Dry Sockets (alveolar osteitis).
a) What are they? - A dry socket is a post-operative complication that delays the normal healing process that takes place after a tooth extraction.
Formation involves a situation where the blood clot that should occupy the extraction site is instead lost.
b) Signs and symptoms - The signs of a dry socket include throbbing pain and a foul odor and taste coming from the extraction site. These symptoms typically do not appear until several days after the tooth has been removed.
c) Treatment - Pain medications on their own, even prescription ones, are seldom effective in managing the discomfort associated with a dry socket.
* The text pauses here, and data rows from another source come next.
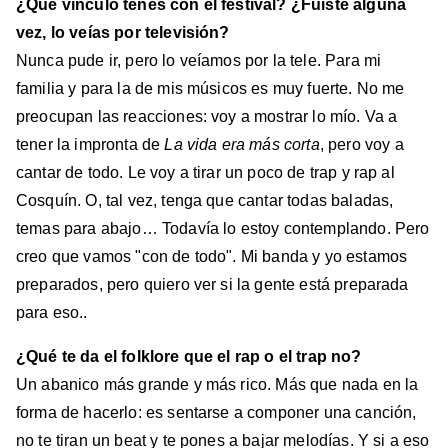
¿Qué vínculo tenés con el festival? ¿Fuiste alguna
vez, lo veías por televisión?
Nunca pude ir, pero lo veíamos por la tele. Para mi
familia y para la de mis músicos es muy fuerte. No me
preocupan las reacciones: voy a mostrar lo mío. Va a
tener la impronta de
La vida era más corta
, pero voy a
cantar de todo. Le voy a tirar un poco de trap y rap al
Cosquín. O, tal vez, tenga que cantar todas baladas,
temas para abajo… Todavía lo estoy contemplando. Pero
creo que vamos "con de todo". Mi banda y yo estamos
preparados, pero quiero ver si la gente está preparada
para eso..
¿Qué te da el folklore que el rap o el trap no?
Un abanico más grande y más rico. Más que nada en la
forma de hacerlo: es sentarse a componer una canción,
no te tiran un beat y te pones a bajar melodías. Y si a eso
The most effective treatment is one where the patient's dentist inserts a medicated dressing (daily if needed) directly in the wound. In a pinch, this home remedy can be used to provide relief.
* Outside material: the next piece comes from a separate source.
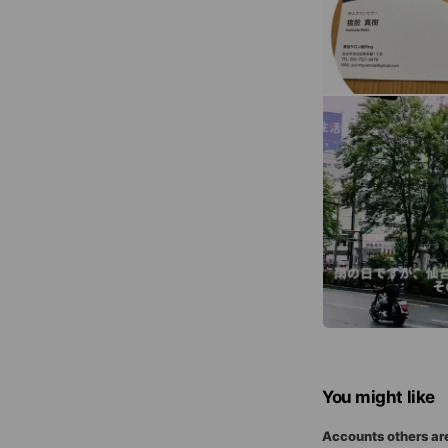
You might like
Accounts others ar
d) Risk factors / Prevention - Dental research and clinical observation have identified a number of risk factors that correlate with the potential for developing a dry socket. Identification of these factors can be useful in preventing their formation.
A) Why they form.
While the exact pathogenesis of dry socket formation (more formally "alveolar osteitis") has yet to be determined, the following factors are involved.
1) The blood clot is lost.
Formation involves a scenario where the blood clot that forms in the tooth's socket immediately after its removal isn't properly retained. Either it disintegrates (by way of a process termed fibrinolysis) or else is dislodged (by an activity such as vigorous rinsing).
2) Healing is delayed.
Since this blood clot is an important factor in initiating the healing process, and protecting the boney tooth socket as it takes place, the progress of the extraction site's healing is interrupted and subsequently delayed.